### What the exercise asks
Look for "pour" in each line of the records, and copy the lines that have it.

(Records from a data collection)
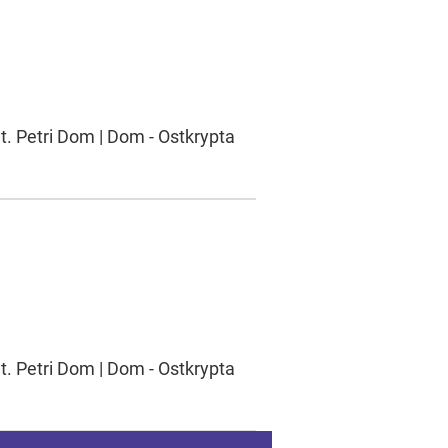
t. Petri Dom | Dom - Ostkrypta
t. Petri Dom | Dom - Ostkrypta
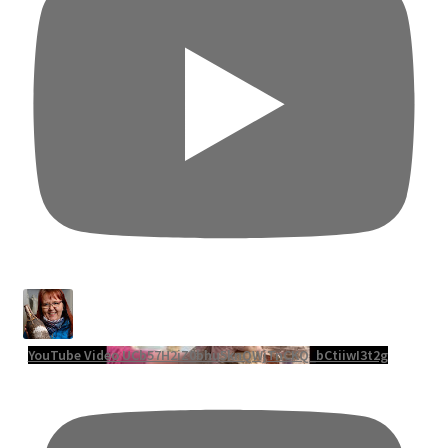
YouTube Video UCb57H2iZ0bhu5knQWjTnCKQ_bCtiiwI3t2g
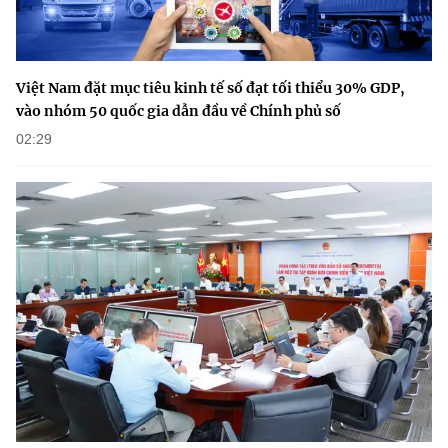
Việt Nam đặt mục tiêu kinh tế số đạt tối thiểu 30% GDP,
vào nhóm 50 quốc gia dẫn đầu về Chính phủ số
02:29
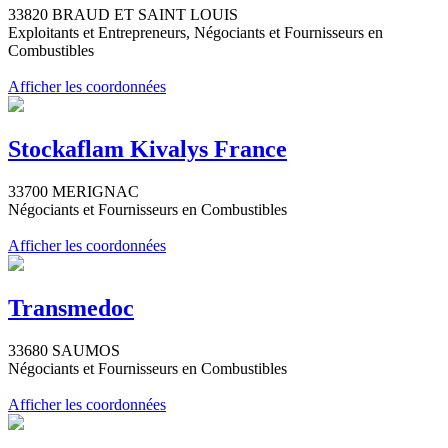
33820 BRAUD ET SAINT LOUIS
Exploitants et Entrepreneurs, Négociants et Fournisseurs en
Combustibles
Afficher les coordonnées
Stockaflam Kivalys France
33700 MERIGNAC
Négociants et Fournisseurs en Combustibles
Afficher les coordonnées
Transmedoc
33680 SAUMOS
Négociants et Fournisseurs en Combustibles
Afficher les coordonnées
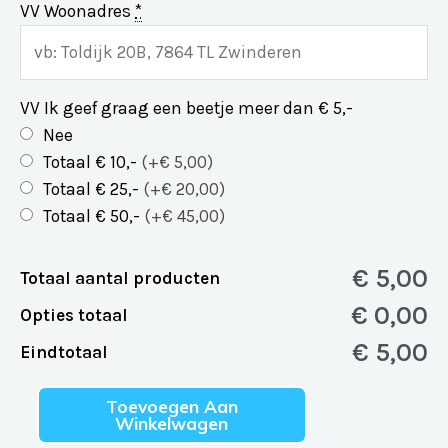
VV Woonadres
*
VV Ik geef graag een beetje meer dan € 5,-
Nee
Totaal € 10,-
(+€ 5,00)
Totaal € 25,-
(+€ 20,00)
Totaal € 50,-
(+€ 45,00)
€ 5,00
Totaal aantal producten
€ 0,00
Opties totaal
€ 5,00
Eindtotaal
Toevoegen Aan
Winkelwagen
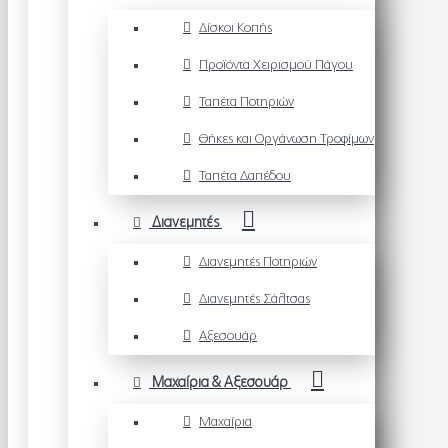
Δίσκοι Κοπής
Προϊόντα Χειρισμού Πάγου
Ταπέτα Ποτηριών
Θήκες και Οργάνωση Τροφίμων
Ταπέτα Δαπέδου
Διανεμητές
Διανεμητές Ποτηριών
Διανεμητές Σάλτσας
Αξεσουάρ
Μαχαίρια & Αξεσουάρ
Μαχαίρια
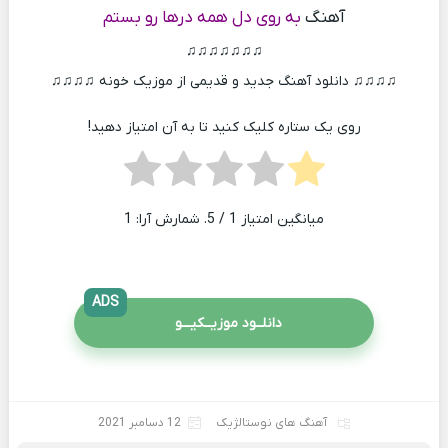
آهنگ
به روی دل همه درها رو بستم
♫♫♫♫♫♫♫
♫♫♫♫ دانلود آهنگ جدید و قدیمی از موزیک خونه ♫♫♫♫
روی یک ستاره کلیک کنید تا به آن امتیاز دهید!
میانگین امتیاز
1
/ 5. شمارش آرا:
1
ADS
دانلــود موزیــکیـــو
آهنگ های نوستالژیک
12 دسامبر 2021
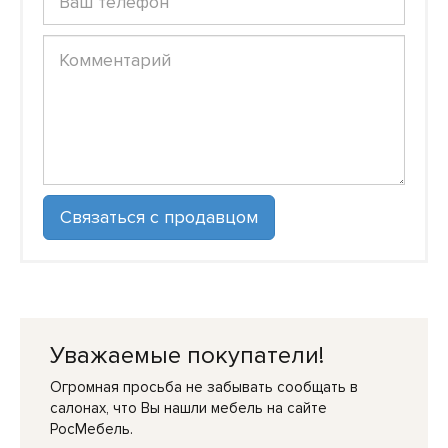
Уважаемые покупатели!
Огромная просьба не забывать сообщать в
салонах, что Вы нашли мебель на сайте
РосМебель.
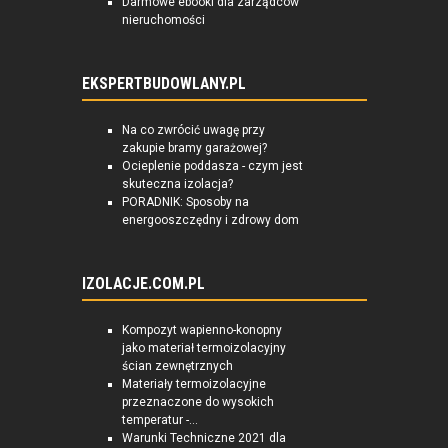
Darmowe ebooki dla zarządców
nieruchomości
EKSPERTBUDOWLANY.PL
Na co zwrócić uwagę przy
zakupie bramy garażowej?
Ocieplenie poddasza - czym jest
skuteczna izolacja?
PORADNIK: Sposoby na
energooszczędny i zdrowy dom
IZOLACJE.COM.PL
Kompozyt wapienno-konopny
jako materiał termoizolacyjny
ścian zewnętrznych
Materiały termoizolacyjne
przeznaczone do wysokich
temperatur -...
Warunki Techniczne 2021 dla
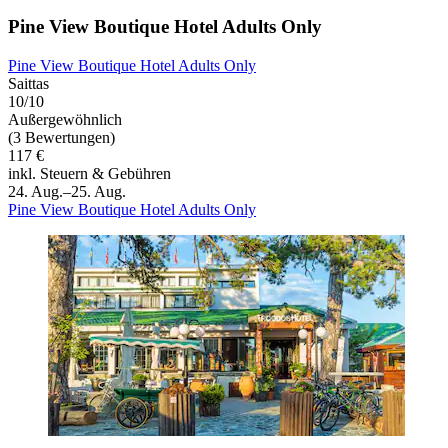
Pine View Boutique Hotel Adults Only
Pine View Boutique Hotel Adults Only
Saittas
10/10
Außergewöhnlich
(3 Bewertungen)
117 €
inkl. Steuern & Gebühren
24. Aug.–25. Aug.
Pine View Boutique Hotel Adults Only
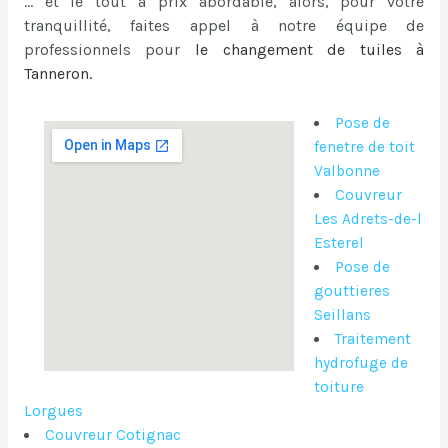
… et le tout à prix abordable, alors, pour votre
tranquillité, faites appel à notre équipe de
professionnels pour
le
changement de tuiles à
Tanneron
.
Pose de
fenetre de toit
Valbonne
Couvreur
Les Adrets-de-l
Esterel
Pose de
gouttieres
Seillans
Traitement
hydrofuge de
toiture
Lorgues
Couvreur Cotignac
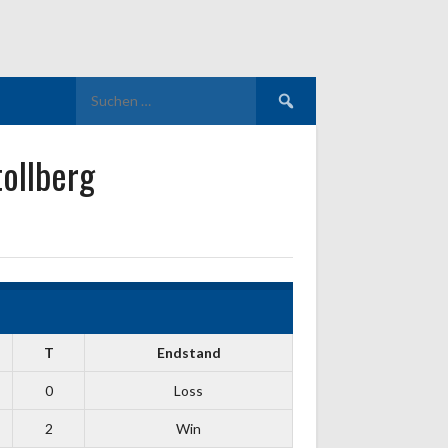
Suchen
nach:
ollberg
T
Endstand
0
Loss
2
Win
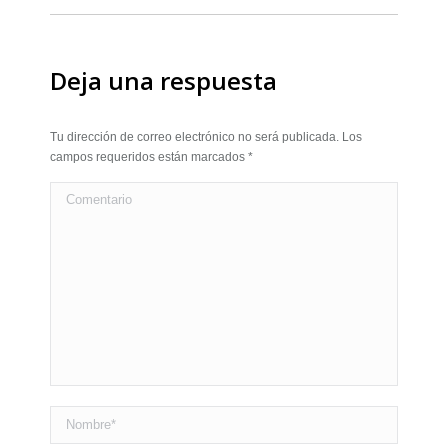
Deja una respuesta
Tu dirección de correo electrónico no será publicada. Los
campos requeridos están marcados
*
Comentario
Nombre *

### Exercise answer
… et le tout à prix abordable, alors, pour votre
professionnels pour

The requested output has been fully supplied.